1969 MAY RVN - FIREBASE CANNON
" “A” Battery 1st
83rd Arty left FB Arrow at the end of April and proceeded up
the hill to our newly carved out firebase at the top of the hill.
Higher ground was a real plus in the game of taking real estate. The
four parapets for each gun emplacement were opened up but no burms were
put up around each section so each gun section proceeded to use the
spade on the rear of the howitzer to bulldoze a burm of sand around 90
percent of the emplacement to have a place for the spade to dig in and
settle as the gun fired. We set up our NDP’s [night defensive positions]
with Claymores and tripflares. A hot round from “C” Battery blew off
over our head causing us to dive for cover before the shrapnel reached
us from above. Some of the hot fragments landed in one of our barrels
of spent and rusted ammo and set it of like a fourth of July
firecracker.
The first or second
night at Cannon, a light was flashing across the way from the ridge. An
M-60 tank pulled up to the ridge and fired out a few rounds. The light
came back again. The tank fired a few more and the light came on. Our
howitzer closest to the ridge which was northwest and the Rao Nai River
separating us from the light, turned the gun pointing to the direction
and backed up until its spade was on top of the burm behind to get a
good direct shot with the barrel lower. The call was for a VT [variable
time fuse] fuse which was set for about 15 seconds after impact. A full
charge SEVEN drove the 214-pound shell directly into the hill a few
hundred feet across the ridge. Of course, it rammed itself deep into
the soil and didn’t blow. The light came back on quite a few times as
to say we must have fired a DUD when the 15 seconds of time came to an
end. There was quite an eruption of light and dirt across the way and
there were no more lights for the complete month we stayed at that base.
Dong Ap Bia or
Hamburger Hill took place in early May and had us firing day and night.

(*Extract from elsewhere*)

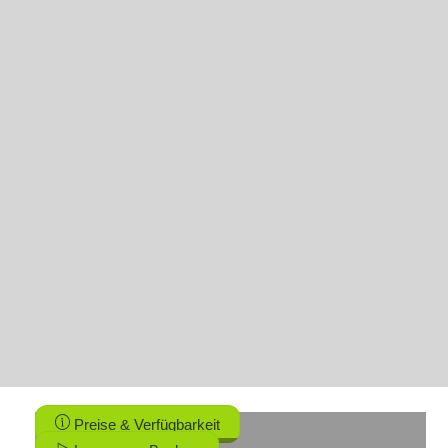
Preise & Verfügbarkeit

We nearly ran out of shells because the ammo trucks were unable to cross
the damaged Pohl Bridge. It was midnight with a hard rain when the
Ch-47 Chinooks came in with sling loads of three six packs each of
projectiles and dropped them on a nearby hill using no lights and only a
radio vector to guide them in to a place two thirds of the way to the A
Shau Valley from Camp Eagle. And the aircraft kept coming for an hour
until they had brought a sufficient amount of projos to keep us firing
to protect infantry forces taking Hamburger Hill. We walked and ran up
the hill, put a 214-pound projectile on our shoulder and slid down in
the mud or tried to walk if possible. After hours of doing this, we
began another fire mission. The continuous firing went on for 10 days
during the siege of Dong Ap Bia.
One night we ran a
MAD MINUTE of firing all we had in small arms including 50 cals and all
the firebases in our Area of Operations did the same. Fire base
AIRBORNE or Eagles Nest was shortly attacked after the MAD MINUTE and
most of the VC were on the drug made from poppies.
The enemy KIA was
many and they were loaded into a rope net and transported by Chinook
over our head to old Firebase Arrow and buried in a mass grave and
covered over by the engineers using ROME PLOWS. A few years back I was
in touch with a government archive gent from DC and gave him the info as
he was looking for remains of North Vietnam soldiers. Shortly after our
arrival at Cannon, the engineers, tanks, dusters and gun trucks
proceeded on Route 547 towards FB Currahee as the road was being made
west towards TABET on the valley floor.
About June 10,
another section fired a howitzer over our third section culverts and
caused severe hearing loss and bleeding of ears to three of us. It is
SOP to wake anyone in the path of fire which was not done. The next
day, we took a UH-1 helicopter to Camp Eagle and walked to the 101st
ABN TAC hospital to be given an audiogram.
We had lost 75
percent hearing on the high side of the audiogram. We stayed at Gia
La/Camp Eagle for two days and were flown back to Cannon to continue the
mission. The gun sections were short of help and could not spare three
soldiers from the same section being gone.
It was near the end
of June when we received a MARCH ORDER to evacuate FB CANNON. “A”
Battery was the only unit at Cannon. It was at 0200 hours plus or minus
and INTEL stated on the PR-25 that we were about to have company within
two hours if we didn’t head out. We packed our gear on trucks and fired
up the howitzers for the 6 clicks [kilometers] drive back to Blaze in
blackout drive with two Cobra helicopters overhead going back and forth
for extra protection. We arrived safely without incident.
In 1992 at CT AVCRAD,
I met one of those pilots from the 101ST ABN who had
volunteered to fly out projectiles to a way out firebase [ours] to keep
us from being overrun without ammo. I told him “A” Battery greatly
appreciated what he and others did to keep us alive. He said we were
nuts to be out there alone on a hill and I told him he was nuts to fly
out there and help us. We both agreed on that."